Run your own DoH filtering DNS server, I set this up a few months ago. DNS blocking is not obsoleted by transport encryption.


OP is stating that "apps and devices" may circumvent DNS blocking by resorting to DoH. You can run your own DoH server, and you can even advertise it via your DHCP server, but clients ("apps and devices") do not need to accept the supplied servers for their own configuration.


A lot of things are possible, but are they done?

I am yet to hear of any examples of hardcoded DNS servers. I believe this to be too fragile to implement.


They don't even have to be hardcoded, they just have to ignore anything you specify or not give you any option to specify your own. As long as a device manufacturer can push updates to your device (even by IP address) they can regularly update their chosen DNS servers when needed. Honestly though, for many devices I doubt they'd even bother. Companies seem to have little trouble taking the position that if your device is more than a few years old you're insane for expecting them to still support it and you should have already thrown it away and bought another one.


League of Legends hardcodes 8.8.8.8.


Thank you for the example, probably 53/udp, which one can set up a NAT rule to direct all outgoing 53 to the local filtering DNS resolver.


How do your force applications to use this server? I mean, even if you MITM the connection to the application’s preferred DoH server, the application probably checks the certificate of the DoH server and refuses to work at all if it can’t get a verified connection.


You don’t mitm the DoH, you substitute it with your own server.

I have yet to see DNS/DoH “pinning”, and apps (browsers) will let your override it. Embedding DNS entries in apps is a bad idea (as opposed to cert pinning, which is about fixed trust, and a good idea). Given that sometimes this is going to be blocked, even if they did it would fall to the host resolver.


Very curious about how you went about this as I would like to do the same.


Many options, take a look at https://wiki.archlinux.org/title/DNS_over_HTTPS_servers

Update the DHCP on your router, all done.


In my understanding ECH/ESNI shouldn't be an issue in this setup as long as the browser issues a domain-specific CONNECT request (i.e. "CONNECT google.com" instead of "CONNECT 24.154.13.11").

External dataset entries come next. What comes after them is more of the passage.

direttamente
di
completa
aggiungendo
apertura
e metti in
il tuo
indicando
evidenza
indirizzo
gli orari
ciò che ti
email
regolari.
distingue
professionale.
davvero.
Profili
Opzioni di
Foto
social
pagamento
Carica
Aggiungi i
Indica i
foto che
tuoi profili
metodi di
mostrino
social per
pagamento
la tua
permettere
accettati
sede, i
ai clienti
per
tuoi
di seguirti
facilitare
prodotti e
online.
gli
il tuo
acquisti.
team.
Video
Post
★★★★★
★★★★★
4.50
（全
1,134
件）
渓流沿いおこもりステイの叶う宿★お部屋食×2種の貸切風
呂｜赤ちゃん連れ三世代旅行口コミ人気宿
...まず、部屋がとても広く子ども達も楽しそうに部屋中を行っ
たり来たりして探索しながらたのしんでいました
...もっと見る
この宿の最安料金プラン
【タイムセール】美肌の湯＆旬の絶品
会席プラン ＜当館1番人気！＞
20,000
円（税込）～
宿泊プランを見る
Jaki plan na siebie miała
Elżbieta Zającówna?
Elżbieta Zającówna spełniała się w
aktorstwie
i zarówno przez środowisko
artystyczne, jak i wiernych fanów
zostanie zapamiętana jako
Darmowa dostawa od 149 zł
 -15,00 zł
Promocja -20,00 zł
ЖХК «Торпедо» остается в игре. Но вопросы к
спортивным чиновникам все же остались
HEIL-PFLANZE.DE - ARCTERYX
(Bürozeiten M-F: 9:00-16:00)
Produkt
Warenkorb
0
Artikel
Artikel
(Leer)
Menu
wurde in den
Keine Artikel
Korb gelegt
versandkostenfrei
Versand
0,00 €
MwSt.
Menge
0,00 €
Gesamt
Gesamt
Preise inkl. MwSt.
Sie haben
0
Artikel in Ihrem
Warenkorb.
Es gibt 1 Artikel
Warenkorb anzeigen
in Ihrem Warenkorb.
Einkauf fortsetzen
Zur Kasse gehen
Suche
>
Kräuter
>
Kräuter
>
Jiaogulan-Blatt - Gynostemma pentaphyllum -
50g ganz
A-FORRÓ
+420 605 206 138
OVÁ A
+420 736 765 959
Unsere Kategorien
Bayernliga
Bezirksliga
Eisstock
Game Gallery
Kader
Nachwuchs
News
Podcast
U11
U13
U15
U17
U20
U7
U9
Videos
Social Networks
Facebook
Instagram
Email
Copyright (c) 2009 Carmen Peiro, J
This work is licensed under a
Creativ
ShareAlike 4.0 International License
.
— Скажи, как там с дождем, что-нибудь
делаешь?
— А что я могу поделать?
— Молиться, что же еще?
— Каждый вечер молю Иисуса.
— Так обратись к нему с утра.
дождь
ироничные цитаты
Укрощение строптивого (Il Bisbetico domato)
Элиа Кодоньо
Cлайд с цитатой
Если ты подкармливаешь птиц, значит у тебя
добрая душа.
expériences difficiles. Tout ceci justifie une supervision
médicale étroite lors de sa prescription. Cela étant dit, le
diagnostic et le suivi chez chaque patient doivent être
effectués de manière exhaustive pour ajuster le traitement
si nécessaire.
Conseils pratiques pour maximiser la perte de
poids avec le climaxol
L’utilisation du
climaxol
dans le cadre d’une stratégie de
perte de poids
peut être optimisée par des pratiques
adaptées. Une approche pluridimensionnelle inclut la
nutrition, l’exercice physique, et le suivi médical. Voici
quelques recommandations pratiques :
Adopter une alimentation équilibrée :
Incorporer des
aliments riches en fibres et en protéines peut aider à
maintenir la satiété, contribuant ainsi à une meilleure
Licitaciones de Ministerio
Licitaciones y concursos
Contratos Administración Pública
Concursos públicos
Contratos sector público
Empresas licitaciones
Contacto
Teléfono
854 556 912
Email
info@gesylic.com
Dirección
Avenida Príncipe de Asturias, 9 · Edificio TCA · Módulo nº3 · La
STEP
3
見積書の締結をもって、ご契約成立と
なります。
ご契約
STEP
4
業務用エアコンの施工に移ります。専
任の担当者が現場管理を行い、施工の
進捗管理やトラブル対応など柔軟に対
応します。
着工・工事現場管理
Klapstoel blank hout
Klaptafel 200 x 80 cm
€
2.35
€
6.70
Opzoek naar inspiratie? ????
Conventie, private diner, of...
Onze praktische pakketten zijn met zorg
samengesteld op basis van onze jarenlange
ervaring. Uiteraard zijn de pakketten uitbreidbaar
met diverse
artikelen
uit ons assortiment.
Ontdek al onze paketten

I think even with ECH enabled you should be able to impersonate the web server if you have a valid root CA certificate in the browsers' trust store. Remember, you're not performing "hostile" MITM-ing, but explicitly configure a proxy and root certificate in your browser. DNS shouldn't be an issue either as the browser leaves domain resolution to the proxy.


This is, of course, assuming that you can trust the browser to obey its proxy settings. (And proxy setting do not apply at all to local “smart” devices.)



4. Deliver ads from same host as content (like Twitter, YouTube)


D. Create a whole bunch of VMs with browsers and “fake users” to DoS the whole ad-based business model.


(Note: DoS not literally, of course, but by feeding it with so much fake metrics that the signal - metrics for actual, live users - gets lost in the noise.)

Or perhaps forget about VMs, and have some kind of browser plugin that performs "fake browsing" - to throw off analytics - with your real cookies, but hidden from view, so it's not annoying to the live user browsing the web in the usual manner.


Some people might do this, but it will never be enough people to even register on the scales of the ad-funded businesses.